TEMPO.CO, Surabaya -– Dinas Kebudayaan dan Pariwisata (Disbudpar) Pemerintah Kota Surabaya menyelenggarakan acara rekonstruksi perobekan bendera di Hotel Majapahit, Surabaya, Senin 19 September 2016. Acara yang dihadiri Wali Kota Tri Rismaharini tersebut merupakan bagian dari peringatan hari Pahlawan 10 November.
Kepala Dinas Kebudayaan dan Pariwisata (Disbudpar) kota Surabaya, Wiwiek Widayati mengatakan kegiatan rekonstruksi perobekan bendera itu berlangsung di Hotel Majapahit karena di lokasi itulah para pejuang merobek bagian bendera Belanda yang berwarna biru sehingga menjadi merah dan putih. Dulu Hotel Majapahit bernama Gedung Yamato.
“Agenda historikal ini merupakan salah satu upaya pemerintah kota untuk memberikan pemahaman, edukasi, dan nilai-nilai sejarah pada generasi muda,” tuturnya di Hotel Majapahit, Senin 19 September 2016.
Dia menambahkan, rekonstruksi ini hanyalah satu dari serangkaian acara peringatan bersejarah di kota Surabaya, yang puncaknya pada 10 November 2016. “Juga ada acara sekolah kebangsaan dan heroic track yang mengajak pelajar berkeliling situs yang berkaitan dengan 10 November,” katanya.
Acara rekonstruksi perobekan bendera diikuti seluruh elemen masyarakat di antaranya, 200 Veteran, satuan Tentara Nasional Indonesia (TNI), Polisi Republik Indonesia (Polri), berbagai komunitas, 2.000 pelajar mulai jenjang Sekolah Dasar (SD) hingga Sekolah Menengah Atas (SMA) di Surabaya.
Wali Kota Surabaya Tri Rismaharini menyampaikan pidatonya di atas podium setelah bendera merah putih sempurna terpasang di ujung tiang. "Surabaya tidak mau dijajah oleh bangsa manapun. Kita harus lawan penjajah yang ingin menguasai Surabaya. Merdeka! Merdeka! Merdeka!" serunya.
Sejak pukul 06.30 WIB, kerumunan warga Surabaya tampak di sepanjang Jalan Tunjungan. Barisan pelajar yberdiri di seberang trotoar menghadap langsung ke arah Hotel Majapahit. Mereka mengenakan atribut lengkap seperti dasi dan topi. Tiap anak memegang sebuah bendera merah putih berukuran kecil.
Jajaran TNI, Polri, beserta para veteran yang hadir juga membentuk barisan masing-masing. Uniknya, pada acara rekonstruksi perobekan bendera kali kedua ini, terdapat satu ruang kosong di antara barisan Veteran dan pasukan Polri. Rupanya ini khusus untuk kru media yang mengikuti upacara.

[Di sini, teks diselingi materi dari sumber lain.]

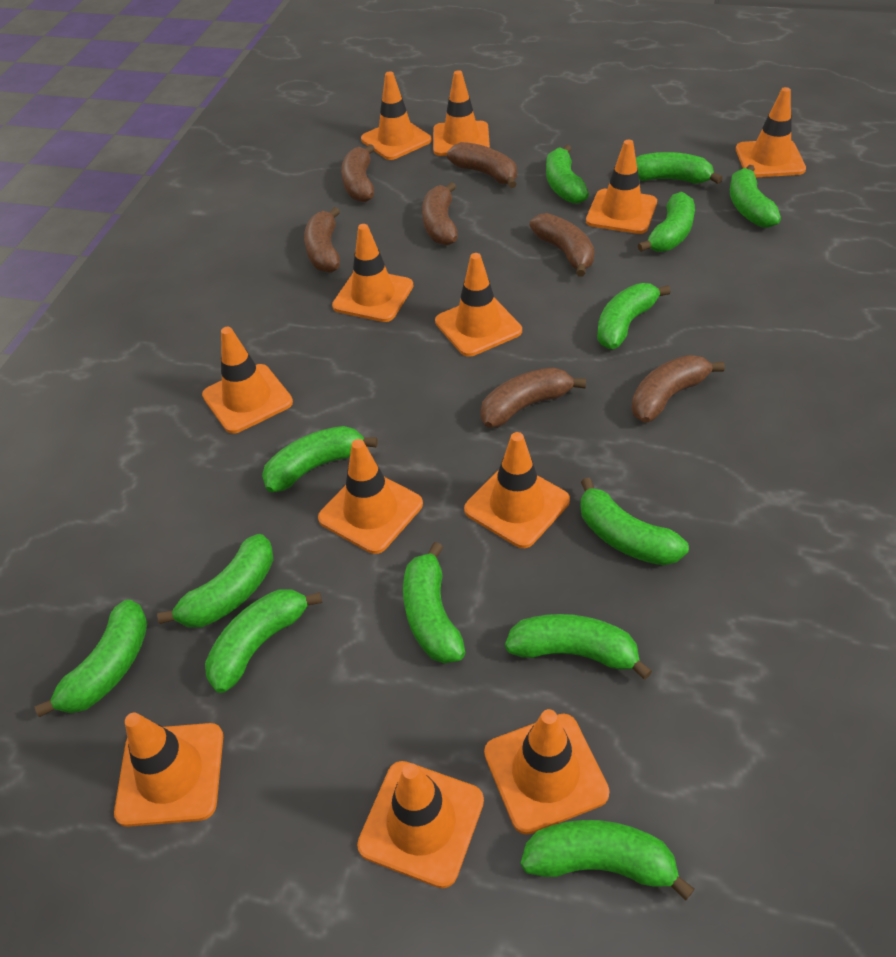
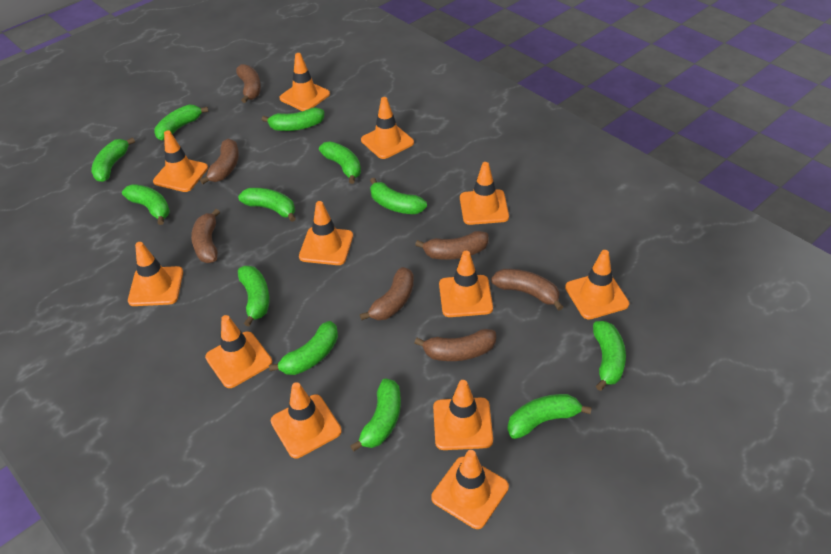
green banana: [34,599,148,717] [157,534,274,628] [205,589,322,693] [262,426,377,492] [403,542,465,664] [505,614,652,680] [521,820,695,901] [546,145,589,204] [580,478,689,566] [597,283,671,349] [636,152,723,184] [638,192,695,252] [730,165,781,228] = 13 -> [91,137,135,182] [122,184,170,225] [154,104,208,141] [238,188,296,222] [238,266,269,327] [262,108,324,131] [269,321,338,375] [319,142,361,184] [350,378,401,452] [370,178,427,214] [507,394,592,439] [593,321,626,391] = 12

Sekitar pukul 07.30 WIB, acara dibuka dengan penampilan aksi teatrikal gabungan teater mahasiswa Surabaya, yang disutradarai Heri Prasetyo. Dimulai dengan adegan pengibaran bendera Belanda merah putih biru tanpa sepertujuan pemerintah Indonesia di Surabaya. Sebelumnya Soekarno telah mengeluarkan maklumat gerakan pengibaran bendera Merah Puth di seluruh wilayah Indonesia. Pengibaran bendera Belanda sontak menyulut amarah warga Surabaya.
Arek-arek Suroboyo yang tidak terima dengan tindakan Belanda, berkumpul di depan Hotel Yamato, memprotes agar bendera tersebut segera diturunkan. Desakan itutidak dihiraukan. Pecahlah peristiwa penyobekan bendera Belanda. Terdengar suara teriakan para pemain dan dentuman. Para pejuang lalu naik ke atap hotel dan menyobek bagian biru pada bendera.
Heri Prasetyo menjelaskan, kebanyakan orang beranggapan bahwa inti dari pergerakan rakyat Surabaya adalah pada 10 November 1945. Padahal menurutnya peristiwa perobekan bendera di atas gedung Yamato yang jatuh pada 19 September 1945 adalah titik penting dalam sejarah perjuangan di kota Surabaya. “Kalau enggak ada perobekan ini, nggak akan arek Suroboyo marah. Ini pemicunya,” katanya.
Para peserta yang memenuhi Jalan Tunjungan kemudian dikomando untuk memberi penghormatan kepada bendera merah putih. Lagu Indonesia Raya mengalun dari paduan suara dan seluruh pelajar yang hadir.
Wali Kota Risma menggenggam bendera merah putih yang berukuran kecil di salah satu tangannya. Ia mengayunkan bendera itu seirama lagu. Para pelajar dan peserta upacara mengikut gerakannya.